Una simulación que da para proyección de imagen por lo que los diputados no dudaron en crear su propia Comisión Especial de Atención a Periodistas, a pesar de que saben que su utilidad se limitará a justificar viáticos y gastos de representación para agasajar a los representantes de los medios en todas las regiones del Estado, lo que es una vía más que atenta contra el ejercicio del Periodismo.

Son muchas las deudas que desde las instancias gubernamentales se tienen con el ejercicio del periodismo y atrás de cada una de ellas se encuentra el incumplimiento de disposiciones legales tan fundamentales como el octavo párrafo del artículo 134 constitucional, en cuya violación existe complicidad por parte de los propietarios de los medios.

Si violan la Carta Magna, para el incumplimiento de las demás leyes recurren a organismos y actos de simulación que son verdaderas trampas (o espacios de complicidad) para que, voluntaria o involuntariamente, los periodistas se vuelvan comparsas de tan buena relación con el poder, que son beneficiarios de actos que presuntamente estimulan un mejor ejercicio periodístico.

En los próximos días se entregarán los premios estatales de periodismo que, lejos de promover la excelencia periodística, incentivan de tal manera la mediocridad, que los periodistas deben postrarse ante un jurado para que los califique, a pesar de que exhiba una preocupante confusión en los géneros a premiar.

Tan se le ve como un mero concurso para ganar un poco de dinero extra, que cuando menos cuatro de los 42 trabajos que obtuvieron reconocimiento se publicaron después de emitida la convocatoria.

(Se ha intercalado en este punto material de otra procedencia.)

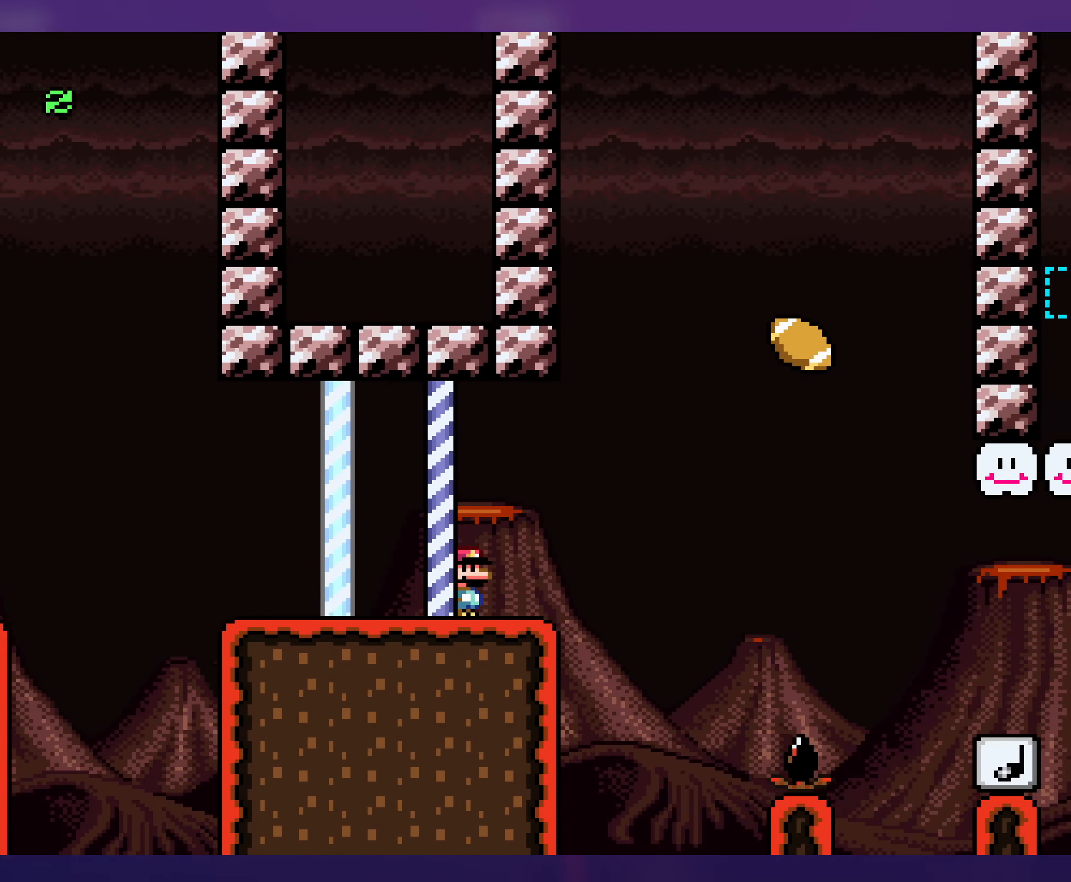
{"buttons": ["Y"], "events": [[50, "B", "down"], [200, "B", "up"], [500, "DPAD_RIGHT", "up"]]}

Destaca el caso del segundo lugar en fotografía porque, publicado en Facebook dos días antes del cierre de la convocatoria el 2 de mayo, comienza con la frase “El pasado 3 de agosto de 2021 ocurrió un fuerte incendio…”. Una publicación con indicios de obedecer más al interés de presentar las fotografías al concurso que a la responsabilidad periodística de informar oportunamente.

Un panorama en el que el gobierno incumple su obligación de no obstruir el ejercicio del periodismo, y a la vez pervierte su deber de promover que la sociedad pueda tener acceso a gozar de su derecho a la información con variedad de voces y no una sola replicada en cientos de medios sumisos.

Un panorama de la relación prensa-gobierno que se distingue del que dio origen al ofensivo festejo por una simulación con el mismo efecto: que la sociedad sea bombardeada con la versión interesada de los servidores públicos que se le presenta como noticia, cuando se trata de propaganda. Un engaño con costo al erario, es decir, contribuyentes que pagan impuestos para que los engañen.